In this section grouping, the foundation of the city has been completed, and Christine turns to the guidance of Lady Rectitude to erect the buildings that will house the virtuous ladies. Lady Rectitude immediately sets Christine to work on the buildings of the city by telling her, "Take your tools and come with me. Don't hesitate to mix the mortar well in your inkpot and set to on the masonry work with great strokes of your pen." Lady Rectitude then gives Christine "gleaming stones" to place in the buildings in the form of 10 pagan sibyls, or women prophets upon whom God placed divine revelations. She states that the word sibyl means "one who is privy to the thoughts of God" and explains how each one of the 10 sibyls foretold future events, such as the fall of Troy and the false accounting of it, and the coming of Christ. Others from the Jewish tradition include the prophesy of the Queen of Sheba, who found a plank in the Israelite temple and decreed: "On the wood of this tree will die the man by whose hand the Jewish faith will be destroyed." The plank was, according to Lady Rectitude, hidden away until it was made into the cross on which Jesus was crucified.

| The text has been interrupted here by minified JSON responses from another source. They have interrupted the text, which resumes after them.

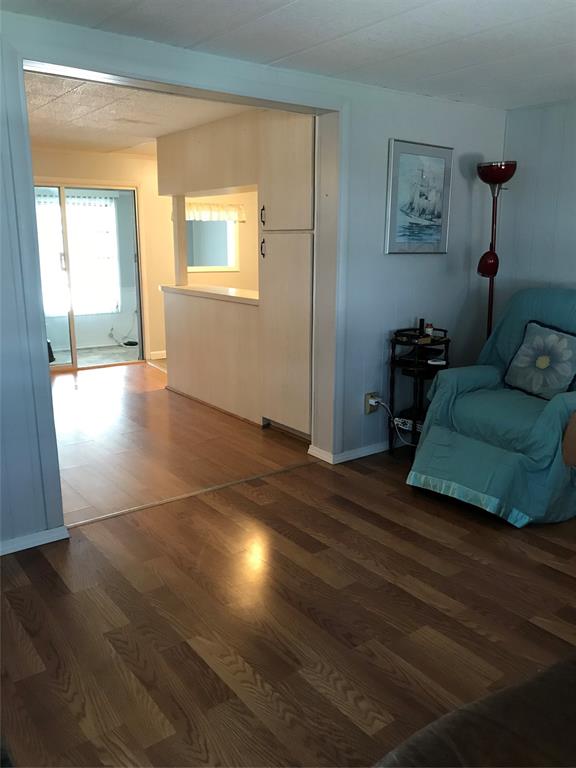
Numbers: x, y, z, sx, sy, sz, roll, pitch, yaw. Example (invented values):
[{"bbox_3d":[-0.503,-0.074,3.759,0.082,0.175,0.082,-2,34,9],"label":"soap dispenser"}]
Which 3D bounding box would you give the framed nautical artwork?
[{"bbox_3d":[0.780,-1.084,3.665,0.530,0.625,0.026,-9,16,-35],"label":"framed nautical artwork"}]

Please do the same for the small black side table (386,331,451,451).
[{"bbox_3d":[0.791,0.071,3.739,0.350,0.755,0.350,0,13,0],"label":"small black side table"}]

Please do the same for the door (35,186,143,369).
[{"bbox_3d":[-2.163,-1.027,6.114,1.550,1.800,0.100,-9,16,-35],"label":"door"}]

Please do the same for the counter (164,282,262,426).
[{"bbox_3d":[-0.486,-0.296,4.983,0.460,0.900,1.520,-9,16,-35],"label":"counter"}]

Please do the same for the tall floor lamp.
[{"bbox_3d":[1.323,-0.512,4.028,0.270,1.760,0.270,-9,16,-35],"label":"tall floor lamp"}]

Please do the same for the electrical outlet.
[{"bbox_3d":[0.506,0.120,3.743,0.082,0.123,0.022,-9,16,-35],"label":"electrical outlet"}]

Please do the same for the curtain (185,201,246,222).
[{"bbox_3d":[-0.861,-1.877,6.806,0.920,0.195,0.090,-9,16,-35],"label":"curtain"}]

Lady Rectitude (meaning "correct in judgment," "righteousness" and "the quality or state of being straight," as in a straight line drawn with the aid of a ruler) is, like Lady Reason and Lady Justice, neither a virtue (such as hope or charity) nor a vice (such as gluttony or pride), but rather a "daughter of God" sent to Christine to aid in the discernment of virtuous or evil actions in people. As a result, the city of the virtuous ladies can be built and its inhabitants clearly identified as worthy of taking up residence. In this device, de Pizan is thought to have consulted the writings of Boethius, among others. In his Consolation of Philosophy, Boethius states "there appeared standing over my head a woman's form, whose countenance was full of majesty." This personage turns out to be Lady Philosophy, who commands him to summon up his courage and describes to him how "our leader, Reason, gathers her forces into her citadel." De Pizan makes good use of this tradition of representing God-given attributes such as Justice or Reason as women. Another possible origin of this tradition may be found in the Greek Muses, who presided over the arts and sciences and were invoked in epic Greek and Roman poems.

De Pizan also melds Christian, Jewish, and pagan classical references in the same manner as her predecessors in the genre, but in The Book of the City of Ladies she does so to present the contributions of women rather than men. The presentation of the sibyls in a continuity of pagan women whose prophesies concerning world events came true in the same context as the Queen of Sheba, in the Old Testament, making a prophesy over a wooden beam in the temple of Solomon is deliberate. In both ancient times and in de Pizan's time, the gift of divination and prophesy was valued as a science up until the Age of Enlightenment (17th through 18th centuries). De Pizan's father was engaged at the French court as an astrologer capable of reading the stars in order to foretell future events.